On 10 December 2015, the Peruvian Congress approved by a near unanimous vote (74 in favour, one abstention) the Law prohibiting the use of physical and other humiliating punishment against children and adolescents (“Ley que prohibe el uso del castigo físico y humillante contra los niños, niñas y adolescents”). This reform makes Peru the 9th Latin American state to achieve this fundamental reform for children, and means that now more than half (54%) of the Latin American child population lives in places where it is unlawful for them to be hit and hurt in the guise of “discipline”.

Globally, Peru is the 48th state to prohibit corporal punishment in all settings, including the home. It means that now a quarter of all UN member states have now achieved a ban, bringing the proportion of the global child population fully legally protected from violent punishment to 10% – a figure still remarkably low but nevertheless increasing.

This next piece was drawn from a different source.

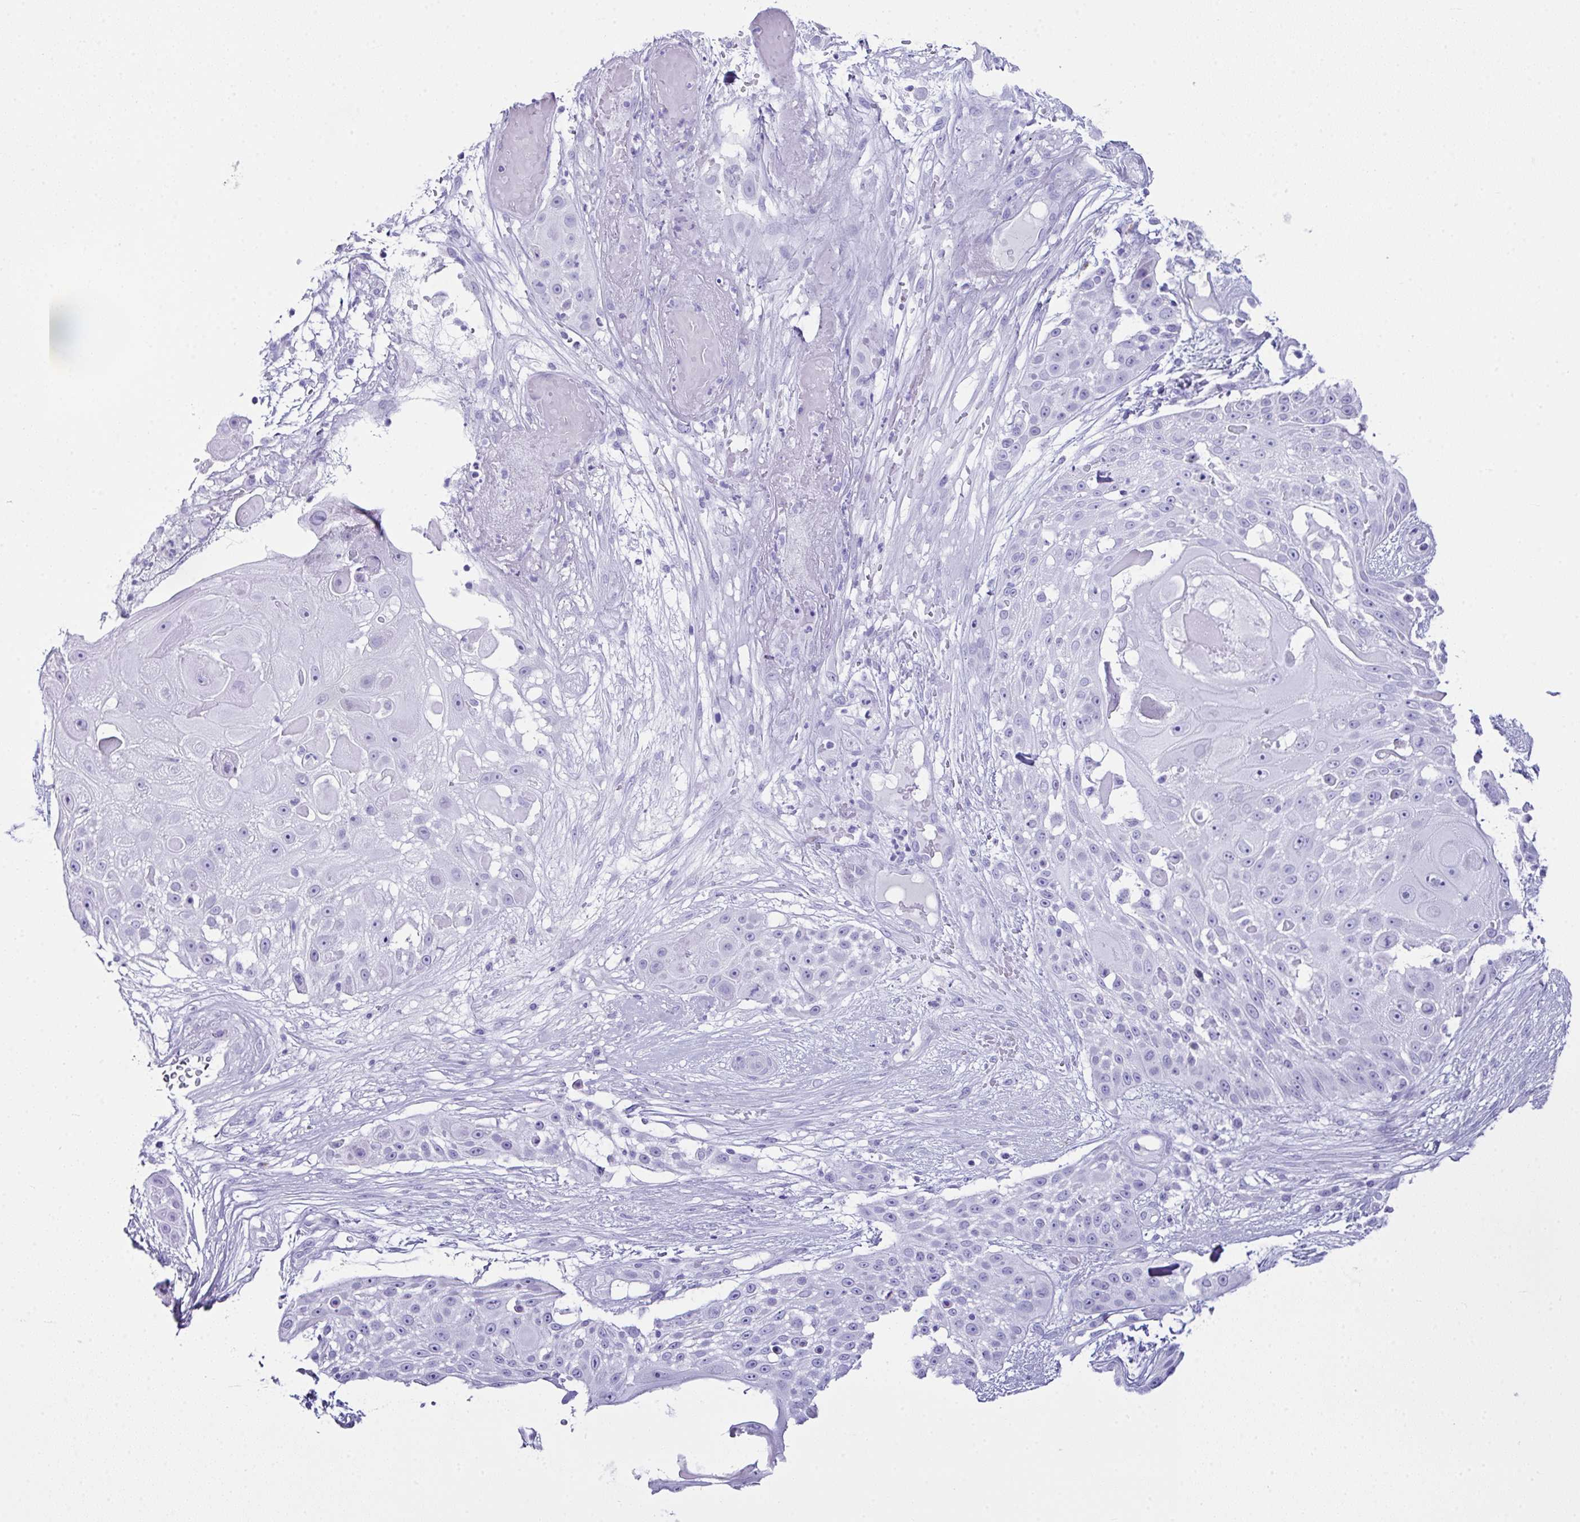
{"staining": {"intensity": "negative", "quantity": "none", "location": "none"}, "tissue": "skin cancer", "cell_type": "Tumor cells", "image_type": "cancer", "snomed": [{"axis": "morphology", "description": "Squamous cell carcinoma, NOS"}, {"axis": "topography", "description": "Skin"}], "caption": "This is an immunohistochemistry (IHC) photomicrograph of squamous cell carcinoma (skin). There is no staining in tumor cells.", "gene": "LGALS4", "patient": {"sex": "female", "age": 86}}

Article 1 of the new law – which will be signed by the President in the coming days – clearly prohibits corporal punishment in all settings (unofficial and provisional translation):

1. Purpose of the Law

To prohibit the use of physical and humiliating punishment against children and adolescents.

This prohibition applies in all areas where children and adolescents are, including the home, school, community, workplaces and other related places.”

The law defines physical punishment in article 2 as “the use of force, in the exercise of powers of upbringing or educating [children or adolescents], intended to cause some degree of pain or discomfort in order to correct, control or change the behaviour of the children and adolescents”. Humiliating punishment is defined as “any offensive, denigrating, devaluing, stigmatizing or mocking, in the exercise of the powers of upbringing or education, in order to correct, control or change the behaviour of children and adolescents”.

The law amends the Code of Children and Adolescents by inserting a new article 3-A confirming the right to good treatment. It also explicitly repeals article 74(d) of the Code on Children and Adolescents and article 423(3) of the Civil Code, both of which authorise parents and others to “moderately correct” children.